LONDON — Eurostar, the high speed passenger rail operator that runs trains via the Channel Tunnel from London to Paris, Brussels, and Amsterdam, has secured new financial backing from a consortium of banks after months of uncertainty.
Since March 2020, the Coronavirus pandemic has led to severe cuts in Eurostar service, with often no more than one or two trains running daily. According to the operator, it is Europe’s rail service most impacted by the pandemic. The current need for all passengers and crew to present negative COVID tests has reduced demand substantially, as have quarantine requirements on arrival in some countries, currently including the UK.
The collapse in passenger numbers has been a financial nightmare for Eurostar, which has received no government assistance beyond staff furlough schemes open to all companies in the UK, France, or any other country. This is in contrast to most other European rail operators, and the airlines with which it directly competes.
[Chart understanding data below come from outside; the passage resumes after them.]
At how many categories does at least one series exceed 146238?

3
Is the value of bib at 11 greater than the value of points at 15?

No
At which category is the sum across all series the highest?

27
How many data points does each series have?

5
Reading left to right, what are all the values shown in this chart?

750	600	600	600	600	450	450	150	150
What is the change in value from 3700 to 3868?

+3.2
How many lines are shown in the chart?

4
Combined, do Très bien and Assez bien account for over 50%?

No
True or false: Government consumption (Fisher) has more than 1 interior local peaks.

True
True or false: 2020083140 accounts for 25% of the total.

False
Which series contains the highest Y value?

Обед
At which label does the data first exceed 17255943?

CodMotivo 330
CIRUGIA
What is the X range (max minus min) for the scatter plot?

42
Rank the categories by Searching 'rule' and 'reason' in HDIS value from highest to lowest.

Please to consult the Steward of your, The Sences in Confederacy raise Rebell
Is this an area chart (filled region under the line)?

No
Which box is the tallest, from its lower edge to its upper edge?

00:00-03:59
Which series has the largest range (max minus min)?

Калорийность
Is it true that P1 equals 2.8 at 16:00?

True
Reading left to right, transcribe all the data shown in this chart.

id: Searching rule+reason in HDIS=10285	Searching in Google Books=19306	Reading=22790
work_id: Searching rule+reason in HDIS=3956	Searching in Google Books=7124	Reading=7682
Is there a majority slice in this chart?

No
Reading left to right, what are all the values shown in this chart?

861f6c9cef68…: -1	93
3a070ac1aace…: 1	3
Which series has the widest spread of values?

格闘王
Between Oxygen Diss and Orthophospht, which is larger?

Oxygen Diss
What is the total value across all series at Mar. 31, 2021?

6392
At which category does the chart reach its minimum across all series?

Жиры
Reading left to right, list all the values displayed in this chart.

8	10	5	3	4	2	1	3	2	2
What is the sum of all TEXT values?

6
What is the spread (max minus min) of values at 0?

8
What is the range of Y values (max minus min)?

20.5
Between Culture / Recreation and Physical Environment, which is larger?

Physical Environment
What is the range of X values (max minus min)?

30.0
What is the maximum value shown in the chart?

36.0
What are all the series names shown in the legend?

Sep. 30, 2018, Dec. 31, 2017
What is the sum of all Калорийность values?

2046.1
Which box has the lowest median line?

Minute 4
In November 2020, CEOs of Eurostar and the privately held UK high speed concession HS1 made an unusual public appeal for government help from the UK and French governments. Despite the French government being the largest shareholder in Eurostar — via wholly government-owned French Railways (SNCF), which owns 55% of Eurostar — neither the French or the British government offered any new financial help.
For six months, governments in London and Paris each essentially said Eurostar was the other’s problem. Eurostar is based in London but mostly owned by the French state, so the British government said the company “was not theirs to rescue.” The British government had previously owned 40% of the company but sold its stake in 2015, mostly to Canadian investor Caisse de depot et placement du Quebec, along with British investors.
Eurostar’s CEO made it clear in interviews in early 2021 that the company would be unlikely to survive beyond mid-year without a new financial package, as it would run out of cash. Given that the entire Eurostar high speed train fleet had already been mortgaged and used as security for loans, plus the administrative complexity of setting up a new operator licensed in at least four countries, allowing Eurostar to become insolvent would probably have led to a complete loss of international rail services from London for a year or more. This assumes any new operator would come forward to run services.
New financing agreement
The financial rescue worth $355 million avoids any direct contribution by governments, although in several cases, government-owned companies are lending money or guaranteeing the loans. Eurostar’s shareholders have agreed to fund $70 million of additional capital; 60% of that will come from state railroads, primarily SNCF as biggest shareholder. In addition, agreements will provide $285 million of new loans and restructuring from several French banks plus two British ones, including one that remains majority British government owned. Also, Canadian government-owned Export Development Canada is one of the lenders. All of the new loans are backed by the shareholders.
Currently travel, between all countries Eurostar serves is limited or restricted, but with growing numbers of people vaccinated this should change over the summer. Eurostar says it plans to increase the number of trains on its London-Paris route to two daily round trips as of May 27, with three per day planned by the end of June. More trains will be added over the summer period as travel restrictions are eased.